**Directions:**
Quote the entries below from the line with "left wrist: (558, 398, -19)" through the line with "right shoulder: (876, 233, -17)", both ends included, and only those lines.

**Input records:**
********

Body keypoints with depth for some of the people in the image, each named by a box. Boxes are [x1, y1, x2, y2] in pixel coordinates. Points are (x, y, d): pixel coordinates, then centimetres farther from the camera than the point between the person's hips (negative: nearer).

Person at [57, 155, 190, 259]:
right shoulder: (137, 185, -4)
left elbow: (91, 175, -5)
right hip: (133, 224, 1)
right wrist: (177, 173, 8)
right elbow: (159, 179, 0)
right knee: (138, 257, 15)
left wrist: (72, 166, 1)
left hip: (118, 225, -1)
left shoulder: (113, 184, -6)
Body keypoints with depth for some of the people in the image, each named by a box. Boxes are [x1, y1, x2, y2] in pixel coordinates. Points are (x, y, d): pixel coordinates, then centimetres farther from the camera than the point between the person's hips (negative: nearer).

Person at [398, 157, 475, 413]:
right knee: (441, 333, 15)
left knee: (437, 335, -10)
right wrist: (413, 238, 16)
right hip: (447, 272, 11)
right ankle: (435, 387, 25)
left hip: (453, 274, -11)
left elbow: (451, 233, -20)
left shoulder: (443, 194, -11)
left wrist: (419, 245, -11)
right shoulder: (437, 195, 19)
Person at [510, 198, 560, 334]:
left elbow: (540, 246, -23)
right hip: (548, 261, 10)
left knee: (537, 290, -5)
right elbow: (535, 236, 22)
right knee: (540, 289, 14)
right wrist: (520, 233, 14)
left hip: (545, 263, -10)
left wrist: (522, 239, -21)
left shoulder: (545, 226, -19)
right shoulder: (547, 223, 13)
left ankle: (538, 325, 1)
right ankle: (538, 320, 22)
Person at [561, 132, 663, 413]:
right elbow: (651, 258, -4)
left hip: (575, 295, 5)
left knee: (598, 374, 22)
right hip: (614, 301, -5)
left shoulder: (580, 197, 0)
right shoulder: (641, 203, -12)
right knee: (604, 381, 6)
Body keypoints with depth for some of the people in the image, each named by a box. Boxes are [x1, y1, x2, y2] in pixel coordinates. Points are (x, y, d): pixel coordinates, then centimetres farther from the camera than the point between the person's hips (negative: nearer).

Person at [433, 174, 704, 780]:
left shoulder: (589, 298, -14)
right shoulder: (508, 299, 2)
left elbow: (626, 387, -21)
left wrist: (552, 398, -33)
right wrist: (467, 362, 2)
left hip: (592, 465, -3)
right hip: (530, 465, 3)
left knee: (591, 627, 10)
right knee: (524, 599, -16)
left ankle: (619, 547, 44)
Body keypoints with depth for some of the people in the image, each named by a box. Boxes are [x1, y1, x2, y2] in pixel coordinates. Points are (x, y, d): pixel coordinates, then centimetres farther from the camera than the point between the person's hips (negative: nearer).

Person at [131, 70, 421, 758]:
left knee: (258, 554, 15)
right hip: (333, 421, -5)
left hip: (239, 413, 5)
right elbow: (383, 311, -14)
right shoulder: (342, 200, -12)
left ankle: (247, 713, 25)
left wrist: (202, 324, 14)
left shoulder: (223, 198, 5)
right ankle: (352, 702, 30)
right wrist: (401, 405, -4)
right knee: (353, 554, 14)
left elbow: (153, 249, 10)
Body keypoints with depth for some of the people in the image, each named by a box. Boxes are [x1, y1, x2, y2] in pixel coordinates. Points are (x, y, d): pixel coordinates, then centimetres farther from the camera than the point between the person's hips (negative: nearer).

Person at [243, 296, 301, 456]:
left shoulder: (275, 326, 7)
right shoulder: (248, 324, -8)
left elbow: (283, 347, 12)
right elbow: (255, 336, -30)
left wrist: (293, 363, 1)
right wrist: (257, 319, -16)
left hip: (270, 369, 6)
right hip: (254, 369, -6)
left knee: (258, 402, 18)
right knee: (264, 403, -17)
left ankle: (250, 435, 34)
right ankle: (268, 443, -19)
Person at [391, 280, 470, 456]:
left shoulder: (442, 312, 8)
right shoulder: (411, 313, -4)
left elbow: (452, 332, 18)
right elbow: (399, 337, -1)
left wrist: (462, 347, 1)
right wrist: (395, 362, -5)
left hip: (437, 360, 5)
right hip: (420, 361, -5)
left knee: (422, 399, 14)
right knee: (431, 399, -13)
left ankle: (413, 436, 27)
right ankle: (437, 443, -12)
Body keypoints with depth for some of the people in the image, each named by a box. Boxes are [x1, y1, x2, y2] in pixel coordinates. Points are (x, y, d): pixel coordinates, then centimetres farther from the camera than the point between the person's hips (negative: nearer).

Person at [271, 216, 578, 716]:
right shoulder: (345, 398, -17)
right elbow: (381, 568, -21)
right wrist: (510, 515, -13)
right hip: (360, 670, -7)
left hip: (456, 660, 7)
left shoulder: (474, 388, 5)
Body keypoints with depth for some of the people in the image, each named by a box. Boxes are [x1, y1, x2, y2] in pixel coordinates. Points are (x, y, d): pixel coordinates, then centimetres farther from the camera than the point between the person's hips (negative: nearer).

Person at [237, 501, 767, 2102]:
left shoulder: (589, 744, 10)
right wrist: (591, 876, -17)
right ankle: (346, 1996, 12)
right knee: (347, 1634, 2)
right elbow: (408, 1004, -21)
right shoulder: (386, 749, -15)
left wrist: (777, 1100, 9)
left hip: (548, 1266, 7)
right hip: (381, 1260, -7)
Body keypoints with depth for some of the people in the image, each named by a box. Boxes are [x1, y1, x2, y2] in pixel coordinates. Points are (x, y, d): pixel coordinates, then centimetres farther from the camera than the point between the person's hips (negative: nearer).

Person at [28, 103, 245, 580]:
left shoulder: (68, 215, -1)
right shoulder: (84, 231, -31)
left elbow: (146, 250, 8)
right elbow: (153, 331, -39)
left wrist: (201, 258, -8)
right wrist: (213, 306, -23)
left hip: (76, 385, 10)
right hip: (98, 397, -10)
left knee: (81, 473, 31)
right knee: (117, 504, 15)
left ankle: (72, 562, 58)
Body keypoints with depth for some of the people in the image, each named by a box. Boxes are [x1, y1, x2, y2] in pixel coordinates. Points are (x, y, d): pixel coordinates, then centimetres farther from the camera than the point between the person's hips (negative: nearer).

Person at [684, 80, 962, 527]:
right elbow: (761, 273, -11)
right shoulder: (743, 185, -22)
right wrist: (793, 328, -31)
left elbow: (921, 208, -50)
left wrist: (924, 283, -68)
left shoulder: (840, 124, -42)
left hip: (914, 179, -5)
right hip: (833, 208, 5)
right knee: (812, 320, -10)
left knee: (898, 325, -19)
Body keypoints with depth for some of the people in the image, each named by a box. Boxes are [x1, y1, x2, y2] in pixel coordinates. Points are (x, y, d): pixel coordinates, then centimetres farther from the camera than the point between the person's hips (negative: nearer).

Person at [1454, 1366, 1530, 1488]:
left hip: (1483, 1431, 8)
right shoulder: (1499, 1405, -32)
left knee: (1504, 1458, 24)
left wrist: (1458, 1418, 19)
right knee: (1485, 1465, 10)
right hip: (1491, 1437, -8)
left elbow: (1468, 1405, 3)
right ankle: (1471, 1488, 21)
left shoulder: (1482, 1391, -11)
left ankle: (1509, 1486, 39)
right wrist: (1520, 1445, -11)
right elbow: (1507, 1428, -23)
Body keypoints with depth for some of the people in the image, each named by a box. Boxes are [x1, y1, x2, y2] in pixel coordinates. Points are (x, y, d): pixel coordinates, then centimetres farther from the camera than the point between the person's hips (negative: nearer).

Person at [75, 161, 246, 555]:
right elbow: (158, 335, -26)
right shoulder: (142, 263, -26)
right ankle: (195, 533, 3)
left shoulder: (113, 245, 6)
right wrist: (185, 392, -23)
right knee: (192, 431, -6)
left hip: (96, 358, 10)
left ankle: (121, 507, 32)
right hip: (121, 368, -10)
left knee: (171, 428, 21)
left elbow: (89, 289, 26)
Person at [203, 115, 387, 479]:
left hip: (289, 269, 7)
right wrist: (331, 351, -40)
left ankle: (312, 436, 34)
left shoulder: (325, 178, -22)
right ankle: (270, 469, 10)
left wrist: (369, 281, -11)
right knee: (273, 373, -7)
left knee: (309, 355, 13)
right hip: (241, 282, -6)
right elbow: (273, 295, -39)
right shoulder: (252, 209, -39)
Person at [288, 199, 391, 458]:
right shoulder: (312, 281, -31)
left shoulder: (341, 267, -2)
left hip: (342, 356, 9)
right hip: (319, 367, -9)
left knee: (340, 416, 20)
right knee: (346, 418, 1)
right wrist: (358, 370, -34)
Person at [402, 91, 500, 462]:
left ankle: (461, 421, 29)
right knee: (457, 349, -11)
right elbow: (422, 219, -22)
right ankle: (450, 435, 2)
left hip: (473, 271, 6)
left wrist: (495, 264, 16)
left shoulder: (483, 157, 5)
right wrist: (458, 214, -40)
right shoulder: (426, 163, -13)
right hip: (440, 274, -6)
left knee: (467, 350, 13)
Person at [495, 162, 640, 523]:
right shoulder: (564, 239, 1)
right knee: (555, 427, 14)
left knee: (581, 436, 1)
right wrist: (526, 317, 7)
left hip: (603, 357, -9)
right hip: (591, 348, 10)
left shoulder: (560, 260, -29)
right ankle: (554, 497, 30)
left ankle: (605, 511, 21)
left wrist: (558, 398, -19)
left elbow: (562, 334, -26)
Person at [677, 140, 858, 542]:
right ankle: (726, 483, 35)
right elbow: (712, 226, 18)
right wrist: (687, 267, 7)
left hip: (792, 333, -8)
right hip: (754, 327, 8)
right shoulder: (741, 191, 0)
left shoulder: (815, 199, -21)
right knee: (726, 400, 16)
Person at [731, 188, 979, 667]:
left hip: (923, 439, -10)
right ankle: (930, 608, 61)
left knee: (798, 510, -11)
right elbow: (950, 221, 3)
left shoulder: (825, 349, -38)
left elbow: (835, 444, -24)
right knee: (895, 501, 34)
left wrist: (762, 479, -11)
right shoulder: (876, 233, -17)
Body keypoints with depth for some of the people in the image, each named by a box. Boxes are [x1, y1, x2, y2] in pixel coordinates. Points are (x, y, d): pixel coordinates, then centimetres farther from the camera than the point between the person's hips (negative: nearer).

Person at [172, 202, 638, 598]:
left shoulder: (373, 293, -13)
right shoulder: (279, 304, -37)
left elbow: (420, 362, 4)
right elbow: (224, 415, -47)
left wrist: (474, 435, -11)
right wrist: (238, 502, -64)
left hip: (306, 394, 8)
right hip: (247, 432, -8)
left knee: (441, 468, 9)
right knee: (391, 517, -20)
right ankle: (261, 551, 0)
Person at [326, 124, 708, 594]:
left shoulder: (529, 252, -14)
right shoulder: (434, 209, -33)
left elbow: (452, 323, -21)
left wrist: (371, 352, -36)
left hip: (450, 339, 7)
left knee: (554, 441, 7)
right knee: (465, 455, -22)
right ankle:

********

**Finished task:**
left wrist: (558, 398, -19)
left elbow: (562, 334, -26)
Person at [677, 140, 858, 542]:
right ankle: (726, 483, 35)
right elbow: (712, 226, 18)
right wrist: (687, 267, 7)
left hip: (792, 333, -8)
right hip: (754, 327, 8)
right shoulder: (741, 191, 0)
left shoulder: (815, 199, -21)
right knee: (726, 400, 16)
Person at [731, 188, 979, 667]:
left hip: (923, 439, -10)
right ankle: (930, 608, 61)
left knee: (798, 510, -11)
right elbow: (950, 221, 3)
left shoulder: (825, 349, -38)
left elbow: (835, 444, -24)
right knee: (895, 501, 34)
left wrist: (762, 479, -11)
right shoulder: (876, 233, -17)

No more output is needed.